Oct. 30th, 2013

pktechgirlbackup: (pktechgirl)
You could be forgiven for thinking that getting "The HPV Vaccine", or worse, "The Cervical Cancer Vaccine" means you will never get HPV and/or cancer, because that's what a lot of news coverage has indicated, and because public health workers tend to overpromise and obscure details in order to motivate. The truth is that there are many strains of HPV (NIH says >100), there's no reason to believe our list is comprehensive, and a vaccine against one is not necessarily effective against another.

That's okay. HPV is incredibly common, to the point that some scientists think some strains be commensal. That makes it hard to prove what it's effects are: does increased prevalence of strain in renal patients mean it causes renal disease, that it's harmless but increases in prevalence in response to renal stress, or that it's harmless in healthy patients but harmful in the quantities seen in renal patients?

What we can agree on: some strains cause warts. Warts won't kill you, but they can hurt and create a vulnerable point other infections could use. How bad is that? For a modern American who wears shoes all day, plantar (foot) warts are more likely to harm you through bad ergonomics than an opportunistic infection.* If you are poor and shoeless in a sub-saharan Africa that vulnerability is a really big deal. Genital warts make it easier to catch another STD, but the exact probability HPV leads you to another STD you wouldn't otherwise have caught depends on the STD status of the people you have sex with.

We also agree that HPV can cause cancer. You can't prove it's impossible to get cervical cancer without it, but it's probably safe to say that if you do so you've either been storing nuclear waste in your vagina or severely pissed off a vengeful deity. Now that we're looking for it we're also finding certain strains associated with penile, rectal, and oral cancers.

Given that there are a large and growing number of identified HPV strains, some of which might even be beneficial**, and each strain must be separately cultured, increasing expense how do you decide which to vaccinate against ? When making Gardasil, Merck chose four strains, two of which caused 90% of genital warts, and two of which caused 70% of cervical cancer.

Or did they? New data is out suggesting that the vaccine is less useful in black women than white women because black women are more likely to have strains the vaccine doesn't cover. Some people are describing this as "less effective in black women", but that's misleading. As far as we know the vaccine is equally effective against the strains it claims to be effective against*** on a biological level. It's just not useful because black women are much more likely to be exposed to strains the vaccine doesn't protect against. By far the simplest explanation is that whatever study generated the prevalence estimates oversampled white women.

This demonstrates a couple of things. One, the importance of sampling across the entirety of the population you want the data to apply to even if you are really, really sure they're genetically identical. I would not be at all surprised to discover geographic differences in strain distribution. But if I'm correctly interpreting this newspaper article with no link to the underlying study, participants were recruited at the same site and so roughly the same geographic area. Assuming no racial influences on susceptibility or response, this suggests that white and black women, and their partners, are swimming in entirely separate sexual pools.

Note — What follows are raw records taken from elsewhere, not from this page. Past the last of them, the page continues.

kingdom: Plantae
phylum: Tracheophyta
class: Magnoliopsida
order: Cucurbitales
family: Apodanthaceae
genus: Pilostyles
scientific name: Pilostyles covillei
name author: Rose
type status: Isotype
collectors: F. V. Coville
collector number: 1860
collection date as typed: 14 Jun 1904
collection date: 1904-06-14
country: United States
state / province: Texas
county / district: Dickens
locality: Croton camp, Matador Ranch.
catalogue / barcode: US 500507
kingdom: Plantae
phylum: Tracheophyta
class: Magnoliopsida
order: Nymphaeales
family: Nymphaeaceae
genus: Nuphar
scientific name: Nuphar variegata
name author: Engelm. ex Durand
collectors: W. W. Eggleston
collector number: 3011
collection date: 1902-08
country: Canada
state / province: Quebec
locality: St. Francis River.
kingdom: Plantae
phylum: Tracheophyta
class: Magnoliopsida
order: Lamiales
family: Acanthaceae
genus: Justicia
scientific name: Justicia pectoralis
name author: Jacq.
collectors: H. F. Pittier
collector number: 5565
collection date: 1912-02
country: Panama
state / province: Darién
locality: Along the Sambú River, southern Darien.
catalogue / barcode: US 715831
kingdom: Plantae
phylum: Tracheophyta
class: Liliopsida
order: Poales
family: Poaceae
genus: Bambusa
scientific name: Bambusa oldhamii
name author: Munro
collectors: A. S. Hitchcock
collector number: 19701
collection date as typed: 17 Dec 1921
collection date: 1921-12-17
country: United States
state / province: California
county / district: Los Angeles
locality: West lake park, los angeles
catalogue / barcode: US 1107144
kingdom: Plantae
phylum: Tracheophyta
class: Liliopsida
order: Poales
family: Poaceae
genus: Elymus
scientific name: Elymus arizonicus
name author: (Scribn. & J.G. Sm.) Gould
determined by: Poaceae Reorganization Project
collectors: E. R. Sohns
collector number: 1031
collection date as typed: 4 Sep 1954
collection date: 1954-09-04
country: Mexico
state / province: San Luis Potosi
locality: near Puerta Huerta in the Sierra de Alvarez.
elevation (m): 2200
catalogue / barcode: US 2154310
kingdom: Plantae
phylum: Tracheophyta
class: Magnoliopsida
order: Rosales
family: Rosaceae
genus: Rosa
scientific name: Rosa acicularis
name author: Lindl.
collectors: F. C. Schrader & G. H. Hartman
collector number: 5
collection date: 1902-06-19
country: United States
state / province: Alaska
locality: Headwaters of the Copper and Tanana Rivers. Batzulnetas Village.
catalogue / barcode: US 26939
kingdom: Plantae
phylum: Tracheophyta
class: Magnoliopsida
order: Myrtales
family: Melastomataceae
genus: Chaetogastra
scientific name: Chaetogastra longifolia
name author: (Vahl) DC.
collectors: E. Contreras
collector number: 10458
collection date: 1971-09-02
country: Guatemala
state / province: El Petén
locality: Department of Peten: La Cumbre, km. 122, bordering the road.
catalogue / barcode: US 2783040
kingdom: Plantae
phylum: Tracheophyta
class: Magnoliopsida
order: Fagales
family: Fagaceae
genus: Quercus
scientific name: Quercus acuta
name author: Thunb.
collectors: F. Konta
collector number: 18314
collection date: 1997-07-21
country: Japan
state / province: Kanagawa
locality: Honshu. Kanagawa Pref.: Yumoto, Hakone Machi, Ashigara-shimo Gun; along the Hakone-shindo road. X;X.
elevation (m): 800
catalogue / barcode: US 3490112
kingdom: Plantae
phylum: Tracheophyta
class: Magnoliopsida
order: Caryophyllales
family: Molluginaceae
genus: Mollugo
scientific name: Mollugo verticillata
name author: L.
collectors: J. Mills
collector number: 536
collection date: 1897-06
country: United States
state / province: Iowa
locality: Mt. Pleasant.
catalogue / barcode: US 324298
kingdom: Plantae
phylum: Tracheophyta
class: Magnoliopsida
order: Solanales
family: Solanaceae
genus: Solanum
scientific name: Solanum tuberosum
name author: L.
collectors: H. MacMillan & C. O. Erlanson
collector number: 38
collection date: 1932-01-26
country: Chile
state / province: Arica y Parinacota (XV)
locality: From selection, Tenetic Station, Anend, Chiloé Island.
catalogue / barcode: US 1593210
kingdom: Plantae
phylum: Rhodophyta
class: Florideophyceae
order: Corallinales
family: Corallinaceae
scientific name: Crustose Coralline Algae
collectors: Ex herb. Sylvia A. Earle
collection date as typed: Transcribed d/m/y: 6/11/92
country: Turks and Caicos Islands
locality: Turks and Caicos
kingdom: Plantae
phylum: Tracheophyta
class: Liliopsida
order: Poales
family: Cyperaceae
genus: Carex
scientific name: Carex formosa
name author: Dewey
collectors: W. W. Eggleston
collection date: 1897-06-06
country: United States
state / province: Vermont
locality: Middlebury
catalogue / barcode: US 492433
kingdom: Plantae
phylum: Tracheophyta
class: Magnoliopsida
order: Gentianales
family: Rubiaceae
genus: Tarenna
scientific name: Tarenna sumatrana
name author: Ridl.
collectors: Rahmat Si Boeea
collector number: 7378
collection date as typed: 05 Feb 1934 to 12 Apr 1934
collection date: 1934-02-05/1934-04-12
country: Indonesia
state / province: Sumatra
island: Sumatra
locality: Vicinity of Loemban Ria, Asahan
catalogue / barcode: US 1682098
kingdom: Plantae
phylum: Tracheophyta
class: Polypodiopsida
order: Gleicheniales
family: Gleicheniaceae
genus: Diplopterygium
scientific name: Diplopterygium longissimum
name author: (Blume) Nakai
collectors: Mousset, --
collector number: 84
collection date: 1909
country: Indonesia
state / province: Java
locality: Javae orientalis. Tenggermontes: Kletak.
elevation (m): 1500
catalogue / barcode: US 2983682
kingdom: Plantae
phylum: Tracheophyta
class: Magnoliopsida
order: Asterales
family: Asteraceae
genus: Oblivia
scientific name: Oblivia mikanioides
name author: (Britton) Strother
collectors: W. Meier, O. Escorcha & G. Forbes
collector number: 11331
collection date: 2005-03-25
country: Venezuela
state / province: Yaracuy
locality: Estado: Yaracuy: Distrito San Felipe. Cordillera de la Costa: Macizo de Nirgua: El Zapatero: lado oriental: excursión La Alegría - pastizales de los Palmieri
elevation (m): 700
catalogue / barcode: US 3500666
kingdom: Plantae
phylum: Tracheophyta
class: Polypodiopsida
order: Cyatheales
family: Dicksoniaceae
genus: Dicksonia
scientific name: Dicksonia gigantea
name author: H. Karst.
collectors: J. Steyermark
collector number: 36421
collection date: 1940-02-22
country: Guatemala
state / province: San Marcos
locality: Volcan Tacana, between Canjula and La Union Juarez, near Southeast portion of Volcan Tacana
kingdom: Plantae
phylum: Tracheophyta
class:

I'm not that naive. I knew people tended to have sex primarily with same-race partners. But my epidemiology intuition says it shouldn't take *that much* cross over for strains to reach prevalences much closer than what's being reported here, because once a strain has crossed over, it should rapidly colonize a wide open pool.

Alternate possibilities:
  • exposure to one strain makes you resistant but not immune to another, so which you strain you have is correlated much more heavily with early sexual partners than later ones. Without looking it up I'm pretty sure people's first partners are much more likely to be the same race as them. This suggests that the wrong-strain vaccines are still likely to be some helpful, but not as helpful as the right strain.
  • People who engage in interracial sex are atypical in their engagement with their own race. They might have fewer partners, observe a higher standard of sexual safety. or have sex nearly exclusively with members of that race, making them part of that cluster.
  • the true clustering is around a factor other than race but with a heavily non-random distribution, like location or SES.

    *True story: the only time I've ever used crutches is after having a plantar wart burnt off.

    **Commensal is defined as one side (HPV) benefiting and the other side (humans) receiving no benefit. However, if harmless HPV is taking up space on our skin that would otherwise be occupied by something damaging, that's a benefit, like those spiders that avoid humans and eat black widows. Or the HPV could be involved in some weird but ultimately beneficial cycle with the bacteria on our skin. We don't understand the ecosystems within our own bodies at all, and our overconfidence at what can be safely removed has caused a lot of trouble over the years.

    ***Never say never, but I'd be shocked if the per-strain effectiveness differed significantly between races, because even if there was a genetic component, race is a stupid categorization that tells you very little about an individual's genetics.